Krill is one of the most abundant organisms on Earth and an important part of the ocean ecosystem of the Southern Ocean.
While previous research showed several life stages of Antarctic crutches might be susceptible to ocean acidification, a study published in the journal Nature Communications Biology found that adult crill was largely unaffected by the estimated level of ocean acidification in the next 100-300 years.
The study's lead author, IMAS PhD student Jess Ericson, imagined, said that long-term laboratory research was the first of its kind.
"Our study found that adult krill can survive, grow and mature when exposed to one year to the level of ocean acidification this century can expect," Ericson said.
"We are raising adult krill in a laboratory tank for 46 weeks in seawater at various pH levels, including at present, levels predicted in 100-300 years, and to extreme levels.
"We measured a number of physiological and biochemical variables to investigate how future ocean acidification can affect survival, size, fat storage, reproduction, metabolism and extracellular fluid in krill.
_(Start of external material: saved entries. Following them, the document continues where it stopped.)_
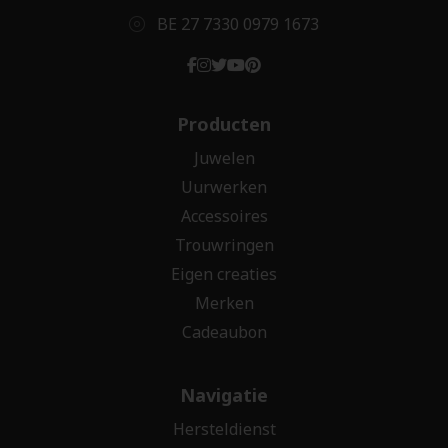
BE 27 7330 0979 1673
Producten
Juwelen
Uurwerken
Accessoires
Trouwringen
Eigen creaties
Merken
Cadeaubon
Navigatie
Hersteldienst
"Our results show that their physiological processes are largely unaffected by the pH level they are expected to face in the next century.
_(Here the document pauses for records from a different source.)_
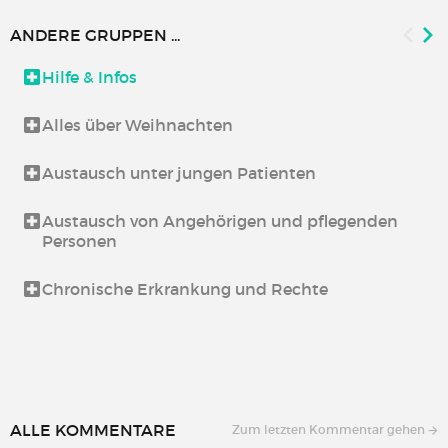
ANDERE GRUPPEN ...
Hilfe & Infos
Alles über Weihnachten
Austausch unter jungen Patienten
Austausch von Angehörigen und pflegenden
Personen
Chronische Erkrankung und Rechte
ALLE KOMMENTARE
Zum letzten Kommentar gehen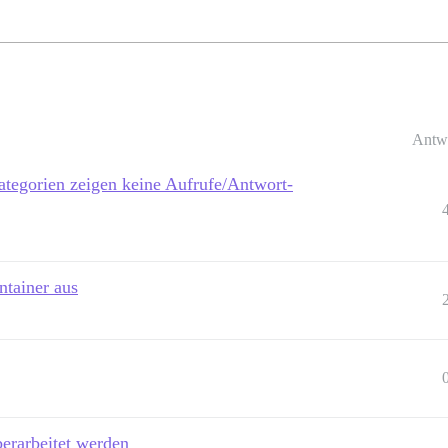
Antw
ategorien zeigen keine Aufrufe/Antwort-
tainer aus
erarbeitet werden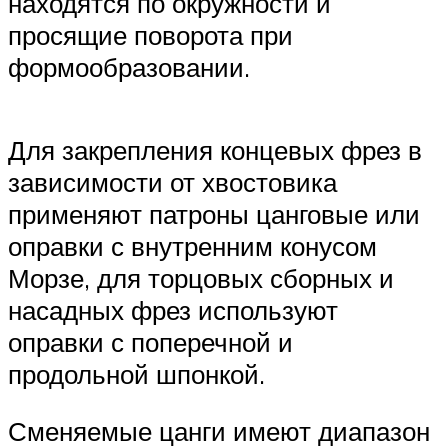
находятся по окружности и
просящие поворота при
формообразовании.
Для закрепления концевых фрез в
зависимости от хвостовика
применяют патроны цанговые или
оправки с внутренним конусом
Морзе, для торцовых сборных и
насадных фрез используют
оправки с поперечной и
продольной шпонкой.
Сменяемые цанги имеют диапазон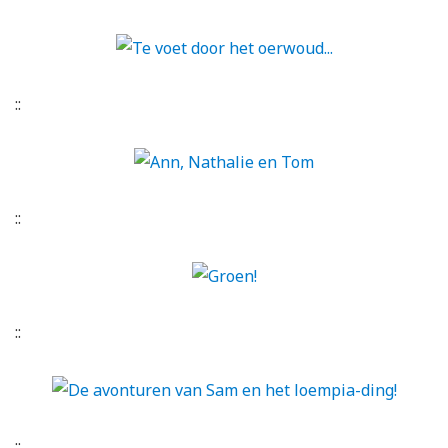
::
::
::
::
"The adult krill we monitor is able to actively maintain the acid-base balance of their body fluids when the pH level of seawater decreases, thereby increasing their resistance to ocean acidification."
Ms Ericson said the findings were important because krill was the main link in the Antarctic food chain.
"Smoke acidity caused by anthropogenic carbon dioxide emissions is predicted to occur most rapidly in high latitudes, such as in the Southern Ocean.
"Krill is the main prey item for marine mammals and seabirds, and any decrease in its abundance due to ocean acidification can produce significant changes in the Southern Ocean and Antarctic ecosystem.
"Increasing ocean acidity is known to have a negative effect on various marine invertebrates, causing a decrease in mineralization or dissolution of calcium carbonate shells, decreased or delayed growth, increased delayed mortality and reproduction or abnormalities in offspring, including Antarctic krill embryo development.
"Our findings that adult Antarctic crilla appear to be resilient to such conditions, therefore, are interesting and significant results.
"However, the changing persistence of krill in the oceans will also depend on how they respond to ocean acidification in synergy with other stressors, such as warming the ocean and decreasing sea ice," Ericson said.
The study also included researchers from ACE CRC, CSIRO Oceans & Atmosphere, the Australian Antarctic Division, and Aker Biomarine in Norway.